Enquanto esteve preso o chefe, as luzes nas ruínas não foram acesas, nem se ouviu o ruído da orgia, nem se devastaram os campos, nem se cometeram delitos. Mas, assim que ele conseguiu escapar, repetiram-se estas cenas aterrorizantes.

Organizou-se, então, uma cruzada em todo país: para os soldados, juízes, inquisidores e magistrados era questão de honra prender aqueles desalmados e acabar com eles.

Certa noite, à hora em que aqueles homens celebravam as suas reuniões, penetraram no castelo e prenderam os companheiros dos enforcados e mesmo o capitão.

Encarceraram todos, inclusive o capitão, que estava encoberto pela amadura de ferro, e no qual amarraram a uma argola.
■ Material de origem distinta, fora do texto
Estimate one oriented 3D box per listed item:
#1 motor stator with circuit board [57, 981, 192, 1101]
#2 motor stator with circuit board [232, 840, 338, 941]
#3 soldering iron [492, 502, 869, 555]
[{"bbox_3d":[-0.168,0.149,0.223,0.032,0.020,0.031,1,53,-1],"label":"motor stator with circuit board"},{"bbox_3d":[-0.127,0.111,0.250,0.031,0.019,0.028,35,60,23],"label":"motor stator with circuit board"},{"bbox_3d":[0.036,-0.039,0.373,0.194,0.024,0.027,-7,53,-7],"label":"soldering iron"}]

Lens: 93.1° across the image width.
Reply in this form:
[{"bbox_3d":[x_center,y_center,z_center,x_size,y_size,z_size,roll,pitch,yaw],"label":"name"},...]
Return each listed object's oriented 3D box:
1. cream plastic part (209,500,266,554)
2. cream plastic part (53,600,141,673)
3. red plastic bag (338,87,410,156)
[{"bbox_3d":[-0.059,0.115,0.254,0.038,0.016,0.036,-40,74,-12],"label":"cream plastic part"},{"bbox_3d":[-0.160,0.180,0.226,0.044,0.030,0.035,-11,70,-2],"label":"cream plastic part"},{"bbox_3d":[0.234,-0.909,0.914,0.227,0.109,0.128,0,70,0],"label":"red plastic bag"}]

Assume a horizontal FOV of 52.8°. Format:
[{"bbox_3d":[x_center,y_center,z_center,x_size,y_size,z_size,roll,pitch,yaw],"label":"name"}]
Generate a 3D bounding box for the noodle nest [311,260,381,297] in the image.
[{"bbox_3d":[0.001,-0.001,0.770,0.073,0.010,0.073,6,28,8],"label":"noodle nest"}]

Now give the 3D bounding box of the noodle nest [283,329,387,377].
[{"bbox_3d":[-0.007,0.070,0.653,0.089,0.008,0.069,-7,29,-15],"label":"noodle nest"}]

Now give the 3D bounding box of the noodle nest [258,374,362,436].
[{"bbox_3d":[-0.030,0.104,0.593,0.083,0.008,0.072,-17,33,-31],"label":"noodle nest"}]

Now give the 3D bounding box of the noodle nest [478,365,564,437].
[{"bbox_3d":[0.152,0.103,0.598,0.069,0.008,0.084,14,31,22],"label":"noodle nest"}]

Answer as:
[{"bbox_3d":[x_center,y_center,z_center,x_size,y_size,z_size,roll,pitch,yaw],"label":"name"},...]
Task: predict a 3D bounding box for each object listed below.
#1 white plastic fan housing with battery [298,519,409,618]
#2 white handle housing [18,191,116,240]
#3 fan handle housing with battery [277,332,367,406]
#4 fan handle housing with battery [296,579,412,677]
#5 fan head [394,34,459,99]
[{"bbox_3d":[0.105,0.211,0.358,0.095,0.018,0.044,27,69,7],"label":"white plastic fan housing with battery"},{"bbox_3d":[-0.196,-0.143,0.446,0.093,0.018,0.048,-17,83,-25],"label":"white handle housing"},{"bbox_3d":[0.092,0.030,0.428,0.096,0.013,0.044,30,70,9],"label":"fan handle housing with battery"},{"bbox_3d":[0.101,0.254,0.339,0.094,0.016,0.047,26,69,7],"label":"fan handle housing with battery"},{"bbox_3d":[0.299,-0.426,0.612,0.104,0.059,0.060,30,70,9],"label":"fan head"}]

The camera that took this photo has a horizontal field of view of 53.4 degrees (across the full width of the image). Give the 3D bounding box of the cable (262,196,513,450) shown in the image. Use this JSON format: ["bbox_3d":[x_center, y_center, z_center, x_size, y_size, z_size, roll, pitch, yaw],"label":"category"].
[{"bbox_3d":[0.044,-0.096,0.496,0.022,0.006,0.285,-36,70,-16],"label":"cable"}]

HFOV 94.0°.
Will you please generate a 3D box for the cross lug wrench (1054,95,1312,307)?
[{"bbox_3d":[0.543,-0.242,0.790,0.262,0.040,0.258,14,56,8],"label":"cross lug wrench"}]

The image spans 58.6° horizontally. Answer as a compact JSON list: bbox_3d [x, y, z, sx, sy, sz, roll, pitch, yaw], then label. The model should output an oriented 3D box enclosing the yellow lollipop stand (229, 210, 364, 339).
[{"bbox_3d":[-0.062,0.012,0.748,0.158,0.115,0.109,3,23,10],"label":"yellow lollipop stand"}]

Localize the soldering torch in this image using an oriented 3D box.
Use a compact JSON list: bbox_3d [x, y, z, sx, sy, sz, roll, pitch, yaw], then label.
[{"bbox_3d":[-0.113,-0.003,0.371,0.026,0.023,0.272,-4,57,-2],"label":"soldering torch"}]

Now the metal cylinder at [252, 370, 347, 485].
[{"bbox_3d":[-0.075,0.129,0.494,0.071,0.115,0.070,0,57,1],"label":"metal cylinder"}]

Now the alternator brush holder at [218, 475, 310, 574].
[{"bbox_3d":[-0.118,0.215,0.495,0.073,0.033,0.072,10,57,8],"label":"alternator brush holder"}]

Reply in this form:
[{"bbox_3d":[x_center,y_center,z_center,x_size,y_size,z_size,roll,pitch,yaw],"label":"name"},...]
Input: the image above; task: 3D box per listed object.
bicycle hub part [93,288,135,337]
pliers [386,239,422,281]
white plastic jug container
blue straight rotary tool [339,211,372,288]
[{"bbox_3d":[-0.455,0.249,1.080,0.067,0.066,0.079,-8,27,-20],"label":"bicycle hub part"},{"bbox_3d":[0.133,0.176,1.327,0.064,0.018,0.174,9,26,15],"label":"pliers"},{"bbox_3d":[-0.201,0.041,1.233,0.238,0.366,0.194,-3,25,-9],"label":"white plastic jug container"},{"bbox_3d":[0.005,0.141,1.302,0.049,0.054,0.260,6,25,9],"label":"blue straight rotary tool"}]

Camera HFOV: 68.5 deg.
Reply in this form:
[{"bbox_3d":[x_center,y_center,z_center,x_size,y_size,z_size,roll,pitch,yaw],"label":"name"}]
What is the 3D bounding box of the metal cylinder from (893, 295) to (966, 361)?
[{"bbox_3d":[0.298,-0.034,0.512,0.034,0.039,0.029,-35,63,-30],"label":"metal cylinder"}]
Um dia, quando iam julgá-los, o carcereiro entrou para levar a comida ao preso. Mas este desabou à sua vista, desfazendo-se as peças de sua armadura, de modo que não cabia dúvida quanto à desaparição de seu dono. Ao desfazer-se a amadura, uma gargalhada infernal o aterrorizou.

Deu parte à Justiça, e esta mandou que recolhesse a armadura e a guardasse como prova material. Mal foram colhidas as peças da armadura, esta, armando-se de repente, escapou do lugar em que a haviam colocado.

Voltaram os terrores, até que novamente foi preso o capitão.

Então, um velho inquisidor, supondo que fora o diabo quem se havia metido na armadura do capitão, propôs — no que foi atendido — que a armadura e o cavaleiro fossem fundidos, e que se fizesse com o ferro resultante uma cruz.

Assim se fez. Fundiu-se a cruz, que foi colocada como sinal nos lugares em que o cavaleiro mais havia frequentado.

Enquanto fundiam a armadura, dela saíam gargalhadas cavernosas e horrendas, que atemorizaram os fundidores.

Onde era colocada a cruz, a relva secava, e tão só o seu aspecto fazia tremer o caminhante. Daí o seu nome de cruz do diabo.

Mas, quando consagrada pelo sacerdote do local, brotaram ao seu redor lindas flores, e sua sombra foi benéfica, porque o poder de Deus a tudo purifica.